The Korea Herald has prepared a four-part series looking into some of the changes and challenges facing the nation in the 2020s. -- Ed.

School classrooms and homes go empty in rural areas. Deaths greatly outnumber childbirths. The economy, once the region’s most dynamic, loses its vigor with fewer workers, fewer taxpayers and fewer consumers.

This, according to experts, could be the future of South Korea -- a country with the world’s lowest fertility rate and one of the longest life expectancies -- if it fails to act on the ticking population time bomb in the 2020s. In other words, the new decade will be a crucial time for the country to steer away from falling off the looming demographic cliff. 

Statistics Korea’s latest population projection, released a year early in March 2019 due to an accelerating rate of change, reveals the risks. 

Korea’s population, currently 51.7 million, is projected to peak at 51.9 million in 2028, falling in a long downward spiral from 2029 onward. By 2067, there will be just 39 million living here. 

(Yonhap) (Yonhap)

What’s more worrisome is that nearly half of the population in 2067 will be over 65 years old, making Korea the world’s oldest country.

The proportion of people aged 65 and older stood at 14.9 percent in 2019 and is projected to reach 25 percent in 2030, approaching 46.5 percent in 2065.

The working age population, defined as those aged 15-64, has already started receding after peaking at 37.5 million in 2017. The pool of the employable is projected to decline by an average 300,000 each year in the 2020s.

By 2030, every 100 working-age Koreans will be providing for 38.2 seniors, compared to 20.4 seniors in 2019.

A shrinking population is a major downward risk to Asia’s fourth-largest economy.

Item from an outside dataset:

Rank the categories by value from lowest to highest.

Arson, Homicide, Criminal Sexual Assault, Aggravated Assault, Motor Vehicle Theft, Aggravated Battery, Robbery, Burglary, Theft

The LG Economic Research Institute predicts a decline in the country’s potential growth rate to 1.9 percent between 2020 and 2024, from 3.6 percent in the 2010-2014 period. 

“Potential growth rate is expected to drop in line with the rapid decrease in working age population. … Even though the economy does not fall into zero-growth in a short period of time, there is a high possibility the growth rate will remain low,” the report said.

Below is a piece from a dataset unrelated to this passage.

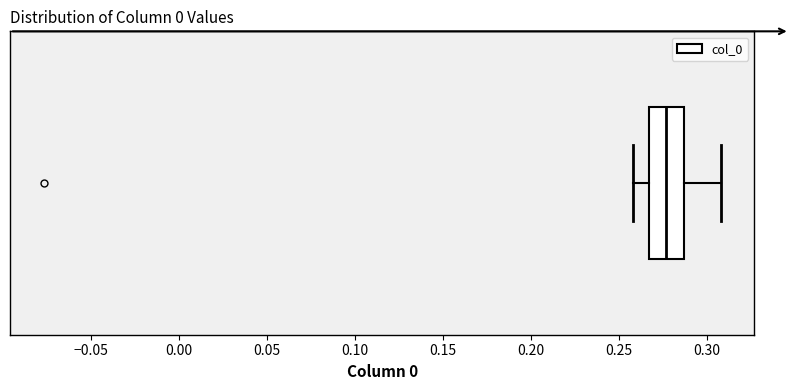

Transcribe this box plot: give where the median line is, the range the box spans, and where the two whiskers end, as read against the x-axis. The values are not printed on the chart, so give them approximately, as read against the axis.

median 0.275, box 0.265 to 0.285, whiskers 0.260 to 0.310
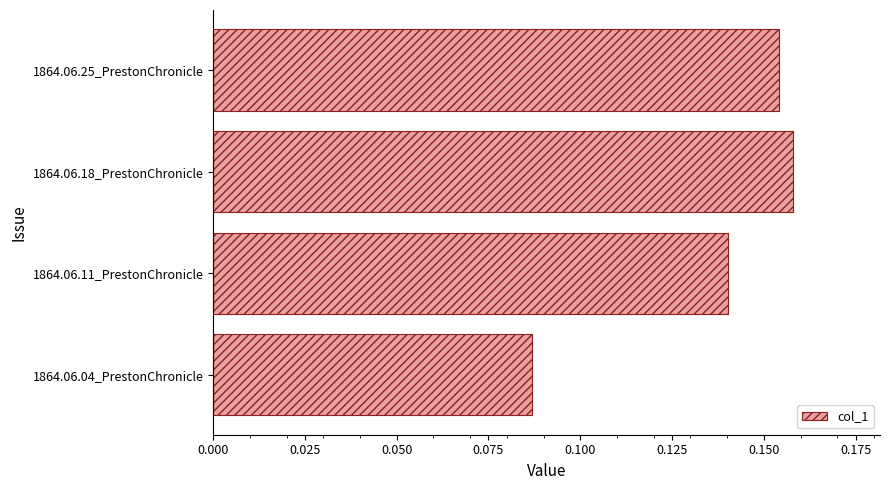

Between 1864.06.18_PrestonChronicle and 1864.06.11_PrestonChronicle, which is larger?

1864.06.18_PrestonChronicle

The growth outlook is bleak in line with the demographic projections, but that doesn’t necessarily mean a crisis will materialize. There are many factors at play, such as labor force productivity, immigration policies and the largely untapped female labor force, experts say.

“It is unclear whether the decline (in the working-age population) will translate into an actual economic slowdown,” said Cho Young-tae, a professor of health demography at Seoul National University. “But it is time for Korea to divert from economic growth centered on economies of scale and adjust to the new environment.”

With Korea’s efforts to encourage women to have more babies bearing little fruit, a more effective way to cope with the rapidly aging society will be keeping those elderly economically active, while investing in senior care as a core driver of economic growth.

Between 2018 and 2028, there will be 1.4 million new service jobs created to cater to the needs of the elderly, mainly in the fields of social welfare, public administration and health, according to the Ministry of Employment and Labor.

In November, a pangovernmental task force rolled out a set of measures for the growing senior population that include lowering the minimum age of reverse mortgage membership to 55 from the current 60 as well as steady implementation of the retirement pension system.